I would like to get a list of the exact files that were written as the result of a Spark dataframe save
API command. I'm specifically using append
mode to update a common set of partitions and would like to know which files were added with every operation.
Example, with base data:
val jsonString = """[
{"eventId": 1, "date": "20210101", "attributes": ["test", "foo", "bar"]},
{"eventId": 2, "date": "20210101", "attributes": ["test", "foo", "bar"]},
{"eventId": 3, "date": "20210101", "attributes": ["test", "foo", "bar"]},
{"eventId": 4, "date": "20210101", "attributes": ["test", "foo", "bar", "baz", "bro"]}]
Load and save once
spark.read.json(Seq(jsonString).toDS)
.write
.mode("append")
.json("s3://bucket/test")
Load, modify, and save again
spark.read.json(Seq(jsonString).toDS)
.withColumn("modified", lit("yes"))
.write
.mode("append")
.json("s3://bucket/test")
How do I know which files came from which dataframe operation?

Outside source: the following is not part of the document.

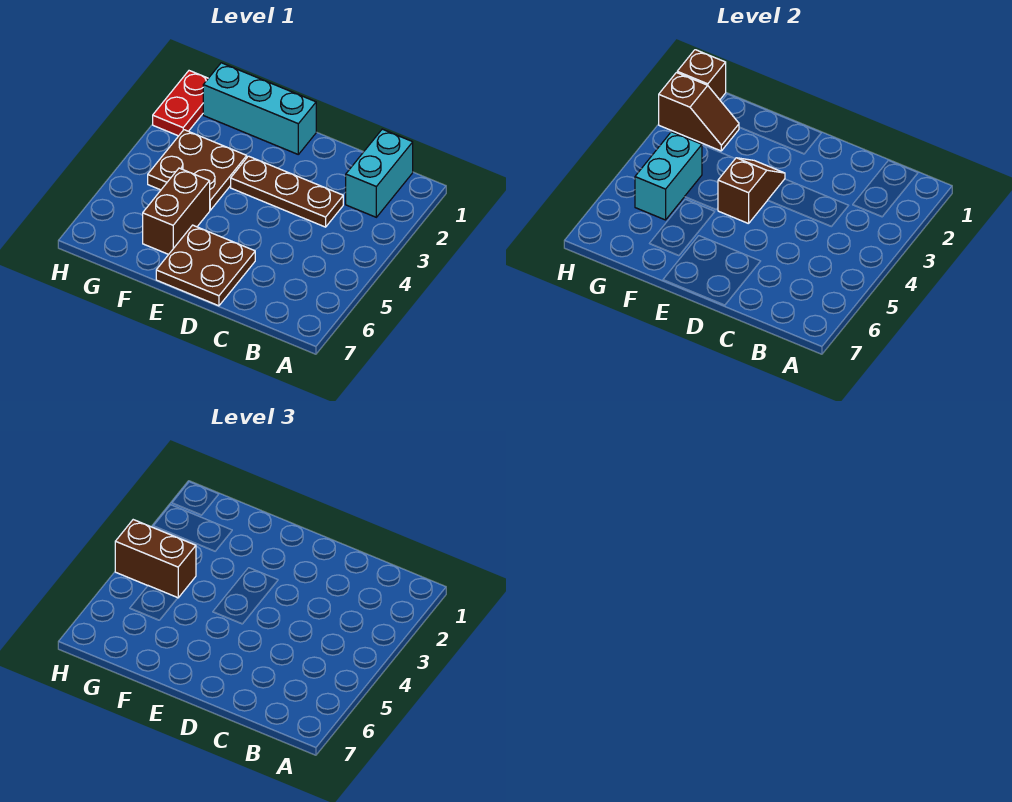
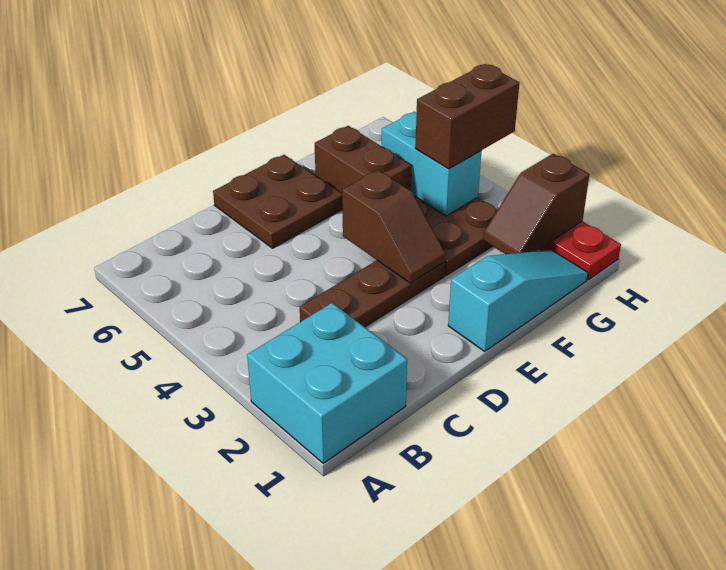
cyan 1x2 brick [346,129,413,217] -> cyan 2x2 brick [247,303,407,463]
cyan 1x3 brick [203,63,316,154] -> cyan 1x3 slope [448,250,588,351]
brown 1x1 brick [677,50,726,100] -> none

I'm on EMR dealing purely with S3 for what it is worth.
CodePudding user response:
Why not add a column that is "updateTimestamp" and just pull the data you need from teh data frame? I'm not sure you actually want to deal with files, just the data that was included. If you added updateTimestamp and actually added a table partition then you would be grouping the data (in the files system) together.
CodePudding user response:
You asked about files but you may wish to actually do away with partitions in S3 and use a better storage format like avro/ORC/Parquet. Directory Scanning performs poorly in S3, it's better at throughput of large files. You may get better performance storing massive files and using spark(CPU) to search the files rather than using million of small partitions. (That incur S3 performance hits as it searches for the small files.)
I have seen performance increases of 00 in S3 by removing partitions and using large files. This doesn't answer your direct question but if the underlying question is how do a I get better performance this is your answer.